◆ Work instruction ◆
Find and return every line of the data that contains the word "named".

◆ Records supplied ◆
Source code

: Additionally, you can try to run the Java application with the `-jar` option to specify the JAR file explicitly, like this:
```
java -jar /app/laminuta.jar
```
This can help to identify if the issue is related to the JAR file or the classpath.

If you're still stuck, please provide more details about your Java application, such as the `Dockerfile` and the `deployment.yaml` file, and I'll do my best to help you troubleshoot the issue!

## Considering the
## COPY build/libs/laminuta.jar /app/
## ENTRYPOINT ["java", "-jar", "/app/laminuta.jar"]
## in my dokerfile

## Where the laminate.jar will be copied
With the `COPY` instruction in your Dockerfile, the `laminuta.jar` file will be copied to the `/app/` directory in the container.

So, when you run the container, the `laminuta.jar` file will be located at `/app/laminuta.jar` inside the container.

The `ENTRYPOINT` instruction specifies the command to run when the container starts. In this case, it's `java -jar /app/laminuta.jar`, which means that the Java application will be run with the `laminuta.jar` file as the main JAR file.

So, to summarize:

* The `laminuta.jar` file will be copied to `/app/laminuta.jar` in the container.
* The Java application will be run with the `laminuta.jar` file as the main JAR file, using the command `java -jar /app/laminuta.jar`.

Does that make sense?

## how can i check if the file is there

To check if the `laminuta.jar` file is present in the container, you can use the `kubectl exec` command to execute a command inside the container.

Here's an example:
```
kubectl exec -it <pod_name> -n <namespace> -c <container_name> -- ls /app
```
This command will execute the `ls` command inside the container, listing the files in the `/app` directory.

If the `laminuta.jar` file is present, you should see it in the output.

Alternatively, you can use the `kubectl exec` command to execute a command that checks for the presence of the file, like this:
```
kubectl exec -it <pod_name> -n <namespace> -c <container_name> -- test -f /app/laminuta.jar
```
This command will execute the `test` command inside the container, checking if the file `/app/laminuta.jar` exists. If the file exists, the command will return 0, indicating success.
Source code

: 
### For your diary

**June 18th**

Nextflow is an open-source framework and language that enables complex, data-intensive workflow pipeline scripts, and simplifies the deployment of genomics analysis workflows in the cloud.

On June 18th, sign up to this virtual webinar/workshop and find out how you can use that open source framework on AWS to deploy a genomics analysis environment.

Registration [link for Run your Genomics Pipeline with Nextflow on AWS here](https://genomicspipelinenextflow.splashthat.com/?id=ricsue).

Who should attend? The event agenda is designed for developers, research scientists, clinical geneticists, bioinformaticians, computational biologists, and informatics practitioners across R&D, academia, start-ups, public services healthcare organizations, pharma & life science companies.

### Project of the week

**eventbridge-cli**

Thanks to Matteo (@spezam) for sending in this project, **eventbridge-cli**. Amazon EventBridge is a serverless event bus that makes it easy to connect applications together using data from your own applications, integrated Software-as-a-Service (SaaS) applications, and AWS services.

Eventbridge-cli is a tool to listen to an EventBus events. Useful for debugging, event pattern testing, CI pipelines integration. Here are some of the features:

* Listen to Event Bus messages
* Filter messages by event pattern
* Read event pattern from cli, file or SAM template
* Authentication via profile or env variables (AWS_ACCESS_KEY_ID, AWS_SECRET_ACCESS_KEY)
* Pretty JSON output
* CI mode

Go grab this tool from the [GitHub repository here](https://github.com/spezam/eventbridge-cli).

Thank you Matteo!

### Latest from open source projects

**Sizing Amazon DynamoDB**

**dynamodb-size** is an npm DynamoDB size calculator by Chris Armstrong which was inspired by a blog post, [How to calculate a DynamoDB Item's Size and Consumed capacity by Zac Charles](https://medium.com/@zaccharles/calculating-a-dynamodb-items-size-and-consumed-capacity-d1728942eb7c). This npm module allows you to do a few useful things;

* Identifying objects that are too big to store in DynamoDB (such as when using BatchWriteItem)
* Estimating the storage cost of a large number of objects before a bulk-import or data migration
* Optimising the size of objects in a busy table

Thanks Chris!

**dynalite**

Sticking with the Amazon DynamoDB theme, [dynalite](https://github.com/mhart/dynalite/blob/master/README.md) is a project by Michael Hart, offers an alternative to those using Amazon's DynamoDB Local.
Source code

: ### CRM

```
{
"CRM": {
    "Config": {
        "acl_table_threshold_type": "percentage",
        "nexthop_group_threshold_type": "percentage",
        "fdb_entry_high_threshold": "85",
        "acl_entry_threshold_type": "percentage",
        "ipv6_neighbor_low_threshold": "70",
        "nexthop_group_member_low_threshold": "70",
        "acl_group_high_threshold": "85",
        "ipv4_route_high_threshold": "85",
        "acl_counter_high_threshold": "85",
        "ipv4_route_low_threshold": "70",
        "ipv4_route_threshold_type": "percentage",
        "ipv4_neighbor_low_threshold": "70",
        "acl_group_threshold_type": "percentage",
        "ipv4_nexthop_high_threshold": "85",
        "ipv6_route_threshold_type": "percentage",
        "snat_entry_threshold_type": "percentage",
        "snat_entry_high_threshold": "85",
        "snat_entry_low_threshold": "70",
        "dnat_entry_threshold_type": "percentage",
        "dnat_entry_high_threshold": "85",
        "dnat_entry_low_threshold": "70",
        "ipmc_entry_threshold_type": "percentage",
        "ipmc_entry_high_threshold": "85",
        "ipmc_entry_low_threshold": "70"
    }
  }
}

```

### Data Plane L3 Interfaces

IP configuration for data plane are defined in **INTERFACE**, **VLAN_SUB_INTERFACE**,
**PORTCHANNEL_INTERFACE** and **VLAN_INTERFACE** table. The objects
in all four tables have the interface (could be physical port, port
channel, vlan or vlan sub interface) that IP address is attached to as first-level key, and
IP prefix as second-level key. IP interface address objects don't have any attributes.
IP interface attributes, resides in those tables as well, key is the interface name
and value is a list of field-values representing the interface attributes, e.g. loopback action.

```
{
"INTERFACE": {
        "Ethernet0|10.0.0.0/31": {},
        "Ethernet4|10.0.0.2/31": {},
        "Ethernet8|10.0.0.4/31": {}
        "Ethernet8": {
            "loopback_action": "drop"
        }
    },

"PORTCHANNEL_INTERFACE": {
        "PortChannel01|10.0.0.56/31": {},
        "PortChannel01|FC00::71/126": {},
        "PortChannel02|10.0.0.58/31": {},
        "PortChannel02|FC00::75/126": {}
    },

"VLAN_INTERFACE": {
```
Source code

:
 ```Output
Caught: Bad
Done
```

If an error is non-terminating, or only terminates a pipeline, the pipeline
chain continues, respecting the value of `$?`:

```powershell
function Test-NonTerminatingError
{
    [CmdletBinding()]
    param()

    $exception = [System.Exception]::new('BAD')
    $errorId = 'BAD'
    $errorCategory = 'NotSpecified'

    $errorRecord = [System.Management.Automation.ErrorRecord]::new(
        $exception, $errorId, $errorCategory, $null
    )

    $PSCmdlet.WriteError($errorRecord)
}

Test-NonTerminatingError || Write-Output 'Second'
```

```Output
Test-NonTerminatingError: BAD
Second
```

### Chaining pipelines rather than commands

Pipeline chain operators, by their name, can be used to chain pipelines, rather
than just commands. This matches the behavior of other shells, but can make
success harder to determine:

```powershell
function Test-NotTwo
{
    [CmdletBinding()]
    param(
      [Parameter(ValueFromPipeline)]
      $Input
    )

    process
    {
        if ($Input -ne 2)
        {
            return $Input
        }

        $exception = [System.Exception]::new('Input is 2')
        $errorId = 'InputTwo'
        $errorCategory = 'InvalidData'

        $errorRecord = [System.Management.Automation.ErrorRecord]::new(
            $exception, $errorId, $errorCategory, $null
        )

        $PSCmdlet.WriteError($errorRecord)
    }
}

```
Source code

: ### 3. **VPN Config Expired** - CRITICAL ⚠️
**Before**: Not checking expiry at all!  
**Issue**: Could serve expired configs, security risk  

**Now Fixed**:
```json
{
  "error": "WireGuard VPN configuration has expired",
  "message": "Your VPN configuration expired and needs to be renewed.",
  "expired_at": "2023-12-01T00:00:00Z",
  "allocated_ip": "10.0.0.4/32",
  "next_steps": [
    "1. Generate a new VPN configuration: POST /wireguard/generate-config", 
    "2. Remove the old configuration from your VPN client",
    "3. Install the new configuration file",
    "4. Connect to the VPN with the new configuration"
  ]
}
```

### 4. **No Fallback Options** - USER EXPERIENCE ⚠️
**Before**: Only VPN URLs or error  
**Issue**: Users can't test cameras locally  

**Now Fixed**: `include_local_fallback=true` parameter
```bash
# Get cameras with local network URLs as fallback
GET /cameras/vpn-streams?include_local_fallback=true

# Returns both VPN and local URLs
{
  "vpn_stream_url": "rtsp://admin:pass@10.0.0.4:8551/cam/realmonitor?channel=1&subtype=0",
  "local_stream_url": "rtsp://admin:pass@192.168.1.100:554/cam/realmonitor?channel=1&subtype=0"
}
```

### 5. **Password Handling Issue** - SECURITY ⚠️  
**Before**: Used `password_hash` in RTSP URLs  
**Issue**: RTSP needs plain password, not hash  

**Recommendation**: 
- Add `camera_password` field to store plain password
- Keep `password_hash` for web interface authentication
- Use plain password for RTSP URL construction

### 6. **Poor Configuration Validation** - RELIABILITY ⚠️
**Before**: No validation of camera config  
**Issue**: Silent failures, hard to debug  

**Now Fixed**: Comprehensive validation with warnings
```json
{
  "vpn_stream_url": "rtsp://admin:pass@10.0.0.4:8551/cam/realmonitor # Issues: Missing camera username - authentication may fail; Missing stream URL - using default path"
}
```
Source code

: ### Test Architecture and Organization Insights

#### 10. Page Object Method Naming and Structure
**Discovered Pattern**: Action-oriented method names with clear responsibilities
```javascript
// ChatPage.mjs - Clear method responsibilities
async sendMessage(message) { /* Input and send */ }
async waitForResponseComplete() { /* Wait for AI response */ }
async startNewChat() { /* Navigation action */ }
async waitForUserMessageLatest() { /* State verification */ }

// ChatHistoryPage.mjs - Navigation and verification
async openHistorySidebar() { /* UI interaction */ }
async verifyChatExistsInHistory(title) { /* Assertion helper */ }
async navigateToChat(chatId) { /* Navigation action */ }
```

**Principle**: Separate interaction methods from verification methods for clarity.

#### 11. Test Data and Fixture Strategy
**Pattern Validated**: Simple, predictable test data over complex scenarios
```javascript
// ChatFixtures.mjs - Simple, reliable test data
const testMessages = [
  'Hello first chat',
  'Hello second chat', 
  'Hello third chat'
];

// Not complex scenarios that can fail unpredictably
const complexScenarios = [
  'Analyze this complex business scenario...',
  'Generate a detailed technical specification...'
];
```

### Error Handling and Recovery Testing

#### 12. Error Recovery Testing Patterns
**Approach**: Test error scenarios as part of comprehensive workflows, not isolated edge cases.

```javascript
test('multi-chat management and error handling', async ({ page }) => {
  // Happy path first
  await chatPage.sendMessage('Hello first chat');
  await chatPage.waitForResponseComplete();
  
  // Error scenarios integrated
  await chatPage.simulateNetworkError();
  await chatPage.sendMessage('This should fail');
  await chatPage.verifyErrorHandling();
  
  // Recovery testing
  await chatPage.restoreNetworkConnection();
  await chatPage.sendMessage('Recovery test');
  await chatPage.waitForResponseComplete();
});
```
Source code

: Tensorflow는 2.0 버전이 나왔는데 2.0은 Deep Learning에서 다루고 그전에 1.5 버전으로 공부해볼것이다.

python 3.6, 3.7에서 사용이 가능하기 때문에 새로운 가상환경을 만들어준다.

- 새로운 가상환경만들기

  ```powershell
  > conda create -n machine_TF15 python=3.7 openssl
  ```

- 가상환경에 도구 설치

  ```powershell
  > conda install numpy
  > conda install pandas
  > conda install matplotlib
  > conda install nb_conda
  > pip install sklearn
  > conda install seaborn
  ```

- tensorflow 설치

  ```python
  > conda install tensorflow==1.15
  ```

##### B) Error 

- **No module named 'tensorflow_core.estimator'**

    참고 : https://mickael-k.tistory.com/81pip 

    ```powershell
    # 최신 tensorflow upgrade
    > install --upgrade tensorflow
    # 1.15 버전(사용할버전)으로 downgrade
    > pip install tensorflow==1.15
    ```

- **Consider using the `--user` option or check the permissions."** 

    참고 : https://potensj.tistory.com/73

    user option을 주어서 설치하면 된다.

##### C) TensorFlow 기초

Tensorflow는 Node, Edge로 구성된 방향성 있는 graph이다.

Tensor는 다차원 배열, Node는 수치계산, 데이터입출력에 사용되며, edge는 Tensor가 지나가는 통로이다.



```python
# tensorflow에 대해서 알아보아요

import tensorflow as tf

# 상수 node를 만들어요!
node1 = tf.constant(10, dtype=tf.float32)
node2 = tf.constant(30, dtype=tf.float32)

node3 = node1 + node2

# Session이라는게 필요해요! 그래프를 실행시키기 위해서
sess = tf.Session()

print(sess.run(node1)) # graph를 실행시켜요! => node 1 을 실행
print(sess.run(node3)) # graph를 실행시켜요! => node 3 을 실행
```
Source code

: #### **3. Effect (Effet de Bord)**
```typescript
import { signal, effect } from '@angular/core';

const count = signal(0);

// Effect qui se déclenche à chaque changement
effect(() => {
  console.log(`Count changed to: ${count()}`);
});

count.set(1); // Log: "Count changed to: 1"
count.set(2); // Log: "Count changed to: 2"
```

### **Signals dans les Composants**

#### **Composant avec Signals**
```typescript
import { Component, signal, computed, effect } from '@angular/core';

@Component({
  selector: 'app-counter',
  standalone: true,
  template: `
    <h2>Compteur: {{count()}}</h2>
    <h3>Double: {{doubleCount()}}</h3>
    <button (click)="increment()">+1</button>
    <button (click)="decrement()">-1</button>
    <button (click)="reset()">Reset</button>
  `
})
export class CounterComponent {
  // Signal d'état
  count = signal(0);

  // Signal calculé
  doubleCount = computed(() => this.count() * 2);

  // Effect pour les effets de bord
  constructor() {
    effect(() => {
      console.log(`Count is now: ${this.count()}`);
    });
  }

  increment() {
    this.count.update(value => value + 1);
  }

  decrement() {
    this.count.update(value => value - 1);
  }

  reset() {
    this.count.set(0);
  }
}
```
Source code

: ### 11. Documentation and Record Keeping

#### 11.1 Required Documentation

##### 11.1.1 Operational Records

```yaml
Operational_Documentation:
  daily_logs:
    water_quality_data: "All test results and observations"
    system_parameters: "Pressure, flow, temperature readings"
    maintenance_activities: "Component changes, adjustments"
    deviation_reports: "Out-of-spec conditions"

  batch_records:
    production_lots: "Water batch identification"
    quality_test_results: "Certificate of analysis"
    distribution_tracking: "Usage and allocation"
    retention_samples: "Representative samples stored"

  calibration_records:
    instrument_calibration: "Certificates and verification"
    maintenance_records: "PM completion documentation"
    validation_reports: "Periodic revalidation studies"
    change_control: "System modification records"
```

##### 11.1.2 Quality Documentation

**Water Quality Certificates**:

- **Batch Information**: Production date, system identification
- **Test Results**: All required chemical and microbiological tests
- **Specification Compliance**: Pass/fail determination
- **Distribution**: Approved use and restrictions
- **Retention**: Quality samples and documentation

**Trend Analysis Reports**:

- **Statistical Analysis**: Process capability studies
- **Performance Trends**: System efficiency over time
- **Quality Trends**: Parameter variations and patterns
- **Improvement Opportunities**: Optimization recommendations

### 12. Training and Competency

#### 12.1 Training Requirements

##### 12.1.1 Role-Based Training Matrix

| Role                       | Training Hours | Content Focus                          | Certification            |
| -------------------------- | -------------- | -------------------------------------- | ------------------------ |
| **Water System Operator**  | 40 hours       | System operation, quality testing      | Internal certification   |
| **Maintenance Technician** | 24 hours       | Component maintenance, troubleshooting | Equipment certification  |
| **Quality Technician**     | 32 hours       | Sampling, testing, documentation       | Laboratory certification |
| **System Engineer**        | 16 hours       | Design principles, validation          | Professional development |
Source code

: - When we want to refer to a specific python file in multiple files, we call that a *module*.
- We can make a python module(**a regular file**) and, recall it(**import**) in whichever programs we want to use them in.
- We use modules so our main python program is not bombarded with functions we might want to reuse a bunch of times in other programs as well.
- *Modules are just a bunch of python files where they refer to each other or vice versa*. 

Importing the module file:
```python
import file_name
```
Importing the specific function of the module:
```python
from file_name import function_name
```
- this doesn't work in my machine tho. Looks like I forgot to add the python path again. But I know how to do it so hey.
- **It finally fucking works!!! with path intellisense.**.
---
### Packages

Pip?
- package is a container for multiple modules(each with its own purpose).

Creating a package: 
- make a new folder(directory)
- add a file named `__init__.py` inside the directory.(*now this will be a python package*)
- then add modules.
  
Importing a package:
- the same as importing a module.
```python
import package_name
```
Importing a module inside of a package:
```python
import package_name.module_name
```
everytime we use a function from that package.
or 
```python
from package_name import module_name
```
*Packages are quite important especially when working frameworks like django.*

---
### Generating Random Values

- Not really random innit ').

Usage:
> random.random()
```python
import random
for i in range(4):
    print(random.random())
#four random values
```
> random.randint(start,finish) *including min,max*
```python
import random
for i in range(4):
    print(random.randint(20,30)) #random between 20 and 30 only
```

◆ Result of the task ◆
- **No module named 'tensorflow_core.estimator'**
- add a file named `__init__.py` inside the directory.(*now this will be a python package*)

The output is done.